Yorkshire Chess History



Rev. James Legard Peach











Made in Yorkshire



Sheffield Sub-Site



03/07/1861, Appleton‑le‑Street



08/04/1921, Appleton‑le‑Street



Non-Chess Life


James Legard Peach’s father was the Rev. Charles Pierrepont Cleaver - not Peach - (born 19/02/1829).  Charles Pierrepont Cleaver was a son of the Rev. James Jarvis Cleaver, MA (Oxon), of Holme Pierrepont, near Nottingham, Canon of Southwell, who changed his surname from Cleaver to Peach, by Royal Licence, on 16/06/1845.


Charles Pierrepont Cleaver went to Cambridge University under the surname Cleaver, but seems to have “inherited” his father’s new surname, one way or another, since his children bore the surname Peach.  He became a priest in 1853, and in 1854 became curate of Holme Pierrepont, Notts. (his father’s parish), and more significantly, for present purposes, at the same time he became vicar of Appleton-le-Street, Yorkshire.  He appears to have held both posts until his death.  He seems to have lived at Appleton-le-Street.


Appleton-le-Street is about 4 miles WNW of Malton.  The “Street” in question is the modern B1257;it is not a Roman Road, but is clearly one of significant antiquity.


In 1855 the Rev. Charles Pierrepont Peach, BA, restored and re-seated All Saints, Appleby-le-Street. [1]


Charles Pierrepont Peach (né Cleaver) married Agnes Lucy Cleaver (née Agnes Lucy Legard, daughter of George Legard, of Easthorpe, Malton).  The couple had at least two children:


James Legard Peach

born 03/07/1861

Charles Edmond Cleaver Peach

born Oct 1875


James was educated at Uppingham School.  he was admitted as a pensioner at Trinity, Cambridge, on 01/06/1880, matriculating at Michaelmas 1880.  He got his BA in 1884, later getting an MA in 1887.  He was ordained a deacon at Liverpool in 1885, and was curate of St. Mary’s, Anfield, Liverpool, from 1885 to 1886.  He was made a priest in 1886.


His father died on 19/09/1886, and in the same year a stain-glass window was installed in the church by the parishioners, as a memorial.  The living passed into the gift of Mrs. Peach, and James himself took over as vicar of Appleton-le-Street from 1887 to 1888.  The Rev. Maurice Frederick Bell, MA (Oxon) took over the living from 1889, residing at Amotherby. [1]  The Rev. Henry Ward, BA (Cantab), was vicar from 1893, residing at Amotherby. [2]


The Cleaver-Peach family had clearly been landowners, as James had been Lord of the Manor of Brockhampton, Gloucestershire, and he sold this property in 1888.

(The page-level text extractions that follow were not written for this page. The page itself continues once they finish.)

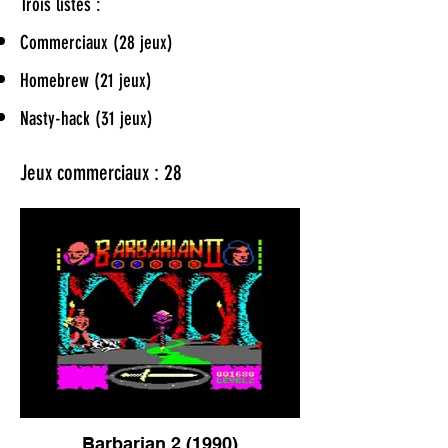
Trois listes :
Commerciaux (28 jeux)
Homebrew (21 jeux)
Nasty-hack (31 jeux)
Jeux commerciaux : 28
Barbarian 2 (1990)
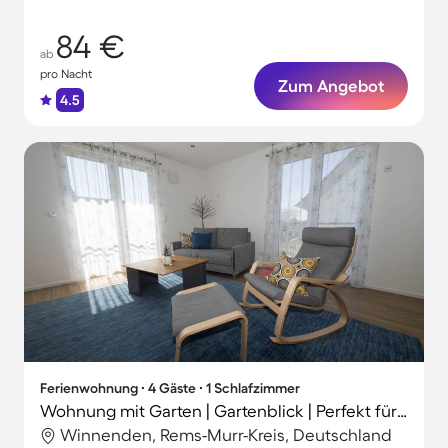
84 €
ab
pro Nacht
Zum Angebot
4.5
Ferienwohnung ∙ 4 Gäste ∙ 1 Schlafzimmer
Wohnung mit Garten | Gartenblick | Perfekt für die Arbeit von Zuhause
Winnenden, Rems-Murr-Kreis, Deutschland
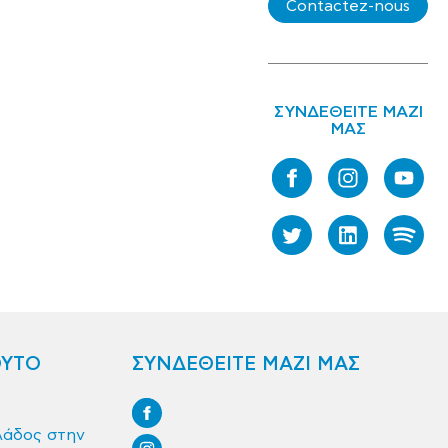
Contactez-nous
ΣΥΝΔΕΘΕΙΤΕ ΜΑΖΙ
ΜΑΣ
ΟΥΤΟ
ΣΥΝΔΕΘΕΙΤΕ ΜΑΖΙ ΜΑΣ
λάδος στην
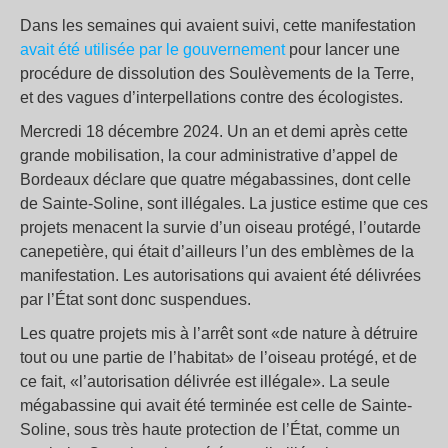
Dans les semaines qui avaient suivi, cette manifestation
avait été utilisée par le gouvernement
pour lancer une
procédure de dissolution des Soulèvements de la Terre,
et des vagues d’interpellations contre des écologistes.
Mercredi 18 décembre 2024. Un an et demi après cette
grande mobilisation, la cour administrative d’appel de
Bordeaux déclare que quatre mégabassines, dont celle
de Sainte-Soline, sont illégales. La justice estime que ces
projets menacent la survie d’un oiseau protégé, l’outarde
canepetière, qui était d’ailleurs l’un des emblèmes de la
manifestation. Les autorisations qui avaient été délivrées
par l’État sont donc suspendues.
Les quatre projets mis à l’arrêt sont «de nature à détruire
tout ou une partie de l’habitat» de l’oiseau protégé, et de
ce fait, «l’autorisation délivrée est illégale». La seule
mégabassine qui avait été terminée est celle de Sainte-
Soline, sous très haute protection de l’État, comme un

He was involved with the Oxford University mission to Calcutta, and was Principal of St. James’s School, Calcutta from 1886 to 1896.  One assumes this involved moving to Calcutta up to 1886.


Thereafter he appears to have resided at Appleton-le-Street, where his mother had continued to reside.


Kelly's Directory of N & E Ridings of Yorkshire, 1893, recorded Rev. James Legard Peach, MA, as one of the three main landowners in Amotherby (pronounced Amerby) 3 miles NW of Malton, and in the same parish as Appleton-le-Street; he had perhaps inherited land from his father, or else bought it with the proceeds of selling the Brockhampton property.  “Mrs. Peach”, i.e. our man’s mother, was listed as residing at Appleton-le-Street.


After James’s mother died, oak panelling was installed in the chancel, in memory of her.  The gift of the living passed to James.


Kelly's Directory of N & E Ridings of Yorkshire, 1913, listed Rev. James Legard Peach, MA, at Appleton-le-Street, Malton.




The Rev. James Legard Peach died on 08/04/1921, at Appleton-le-Street.




“Rev. J.L. Peach” played for York in the Woodhouse Cup in 1901-02.


He played in the 1900 Lancashire-Yorkshire match, in the 1899-00 Yorkshire correspondence team, in the 1902 Cumberland-Yorkshire match, in the 1902 Yorkshire-Lancashire match, and in the 1904 Yorkshire-Cheshire match.


He played for the N&E Ridings’ team against West Yorkshire in 1903.





[1] Kelly's Directory of N & E Ridings of Yorkshire, 1893.

[2] Kelly's Directory of N & E Ridings of Yorkshire, 1913.

(Most other non-chess detail comes from Venn, where not self-evidently otherwise.)